The Senate Indian Affairs Committee unanimously passed Tester’s Securing Urgent Resources Vital to Indian Victim Empowerment (SURVIVE) Act. Tester emphasized how important this bill is to tribal law enforcement and survivors of violent crimes.
“For too long, critical public safety resources dried up before they made it to Indian Country,” Tester said. “This bill will guarantee that survivors of violent crimes have access to the resources they need to recover, heal, while ensuring service providers can deliver culturally appropriate services during a great time of need.”

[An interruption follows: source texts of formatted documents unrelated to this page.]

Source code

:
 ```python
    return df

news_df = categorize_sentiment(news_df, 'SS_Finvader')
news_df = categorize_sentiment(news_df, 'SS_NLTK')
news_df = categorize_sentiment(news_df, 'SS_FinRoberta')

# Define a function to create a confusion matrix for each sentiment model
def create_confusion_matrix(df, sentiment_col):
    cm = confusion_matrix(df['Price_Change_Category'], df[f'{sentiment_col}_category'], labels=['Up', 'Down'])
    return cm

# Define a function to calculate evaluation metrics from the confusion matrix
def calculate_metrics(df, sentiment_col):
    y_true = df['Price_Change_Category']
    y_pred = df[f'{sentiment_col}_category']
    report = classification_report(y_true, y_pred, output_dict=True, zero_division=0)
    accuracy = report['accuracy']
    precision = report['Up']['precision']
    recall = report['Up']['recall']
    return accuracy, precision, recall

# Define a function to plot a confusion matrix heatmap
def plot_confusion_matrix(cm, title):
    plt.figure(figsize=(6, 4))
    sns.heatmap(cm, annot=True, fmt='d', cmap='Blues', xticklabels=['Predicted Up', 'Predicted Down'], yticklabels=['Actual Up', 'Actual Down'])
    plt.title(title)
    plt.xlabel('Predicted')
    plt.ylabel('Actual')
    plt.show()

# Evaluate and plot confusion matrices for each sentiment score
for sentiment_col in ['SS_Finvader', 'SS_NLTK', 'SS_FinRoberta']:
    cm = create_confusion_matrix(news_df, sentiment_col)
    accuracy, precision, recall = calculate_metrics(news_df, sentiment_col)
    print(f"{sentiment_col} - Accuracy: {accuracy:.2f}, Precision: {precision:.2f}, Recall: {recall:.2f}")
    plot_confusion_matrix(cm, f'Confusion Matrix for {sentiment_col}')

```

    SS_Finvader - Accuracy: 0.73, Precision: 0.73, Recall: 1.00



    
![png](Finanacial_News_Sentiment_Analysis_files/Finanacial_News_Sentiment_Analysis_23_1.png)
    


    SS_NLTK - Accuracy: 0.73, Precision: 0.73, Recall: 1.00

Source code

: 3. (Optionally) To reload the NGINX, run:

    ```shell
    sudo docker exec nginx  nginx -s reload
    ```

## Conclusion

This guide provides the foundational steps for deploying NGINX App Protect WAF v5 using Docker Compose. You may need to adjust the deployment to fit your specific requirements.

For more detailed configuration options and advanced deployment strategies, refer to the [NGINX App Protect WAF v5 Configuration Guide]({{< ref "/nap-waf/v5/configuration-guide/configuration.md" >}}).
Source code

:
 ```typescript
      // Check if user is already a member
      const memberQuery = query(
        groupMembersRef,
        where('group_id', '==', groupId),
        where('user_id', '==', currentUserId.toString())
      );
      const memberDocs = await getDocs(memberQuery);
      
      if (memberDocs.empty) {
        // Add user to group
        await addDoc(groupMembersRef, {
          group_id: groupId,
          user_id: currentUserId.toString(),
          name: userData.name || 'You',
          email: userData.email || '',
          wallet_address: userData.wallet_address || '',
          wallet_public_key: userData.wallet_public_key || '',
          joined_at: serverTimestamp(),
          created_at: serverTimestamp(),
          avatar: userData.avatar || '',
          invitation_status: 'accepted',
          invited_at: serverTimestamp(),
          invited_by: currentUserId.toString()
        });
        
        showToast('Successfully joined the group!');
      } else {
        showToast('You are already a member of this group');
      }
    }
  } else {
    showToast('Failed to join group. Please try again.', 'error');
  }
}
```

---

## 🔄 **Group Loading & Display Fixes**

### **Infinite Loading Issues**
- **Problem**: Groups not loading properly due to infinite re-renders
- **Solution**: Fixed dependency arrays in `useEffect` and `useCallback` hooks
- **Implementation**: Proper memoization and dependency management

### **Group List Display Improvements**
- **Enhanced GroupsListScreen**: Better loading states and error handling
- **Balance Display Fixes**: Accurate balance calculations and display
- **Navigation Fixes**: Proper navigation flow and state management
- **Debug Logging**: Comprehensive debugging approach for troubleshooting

Tester’s SURVIVE Act sets aside five percent of the Crime Victims Fund to establish and secure a critical funding stream not previously accessible to tribes. This tribal account would provide an additional $150 million that tribes could use to assist survivors of violent crimes. The SURVIVE Act can support domestic violence shelters, medical care, counseling, legal assistance and services, and child and elder abuse prevention.
The Crime Victims Fund pays for itself by collecting criminal fines, forfeited appearance bonds, penalties, special assessments, gifts, and donations. Currently, every state in the country has access to a set-aside fund from the Crime Victims Fund, but state funds almost never reach Native American communities.
The SURVIVE Act awaits a final vote on the Senate floor.